Goal:
Update the items from the start through the line containing "locality: Dark Canyon, Minnehaha." by changing every "collectors" to "collected by", leaving all other text as it is.

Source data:

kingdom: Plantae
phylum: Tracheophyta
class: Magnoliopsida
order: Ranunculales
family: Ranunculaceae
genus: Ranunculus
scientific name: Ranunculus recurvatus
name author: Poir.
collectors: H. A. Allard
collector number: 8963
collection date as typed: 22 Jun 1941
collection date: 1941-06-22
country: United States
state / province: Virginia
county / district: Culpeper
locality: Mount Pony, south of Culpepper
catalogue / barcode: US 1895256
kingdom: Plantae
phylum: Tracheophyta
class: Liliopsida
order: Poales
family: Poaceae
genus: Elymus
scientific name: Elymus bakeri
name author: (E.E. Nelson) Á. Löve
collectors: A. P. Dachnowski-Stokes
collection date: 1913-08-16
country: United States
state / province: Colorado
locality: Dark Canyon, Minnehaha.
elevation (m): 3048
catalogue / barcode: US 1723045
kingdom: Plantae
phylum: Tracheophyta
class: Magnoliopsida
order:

Response to the exercise:
kingdom: Plantae
phylum: Tracheophyta
class: Magnoliopsida
order: Ranunculales
family: Ranunculaceae
genus: Ranunculus
scientific name: Ranunculus recurvatus
name author: Poir.
collected by: H. A. Allard
collector number: 8963
collection date as typed: 22 Jun 1941
collection date: 1941-06-22
country: United States
state / province: Virginia
county / district: Culpeper
locality: Mount Pony, south of Culpepper
catalogue / barcode: US 1895256
kingdom: Plantae
phylum: Tracheophyta
class: Liliopsida
order: Poales
family: Poaceae
genus: Elymus
scientific name: Elymus bakeri
name author: (E.E. Nelson) Á. Löve
collected by: A. P. Dachnowski-Stokes
collection date: 1913-08-16
country: United States
state / province: Colorado
locality: Dark Canyon, Minnehaha.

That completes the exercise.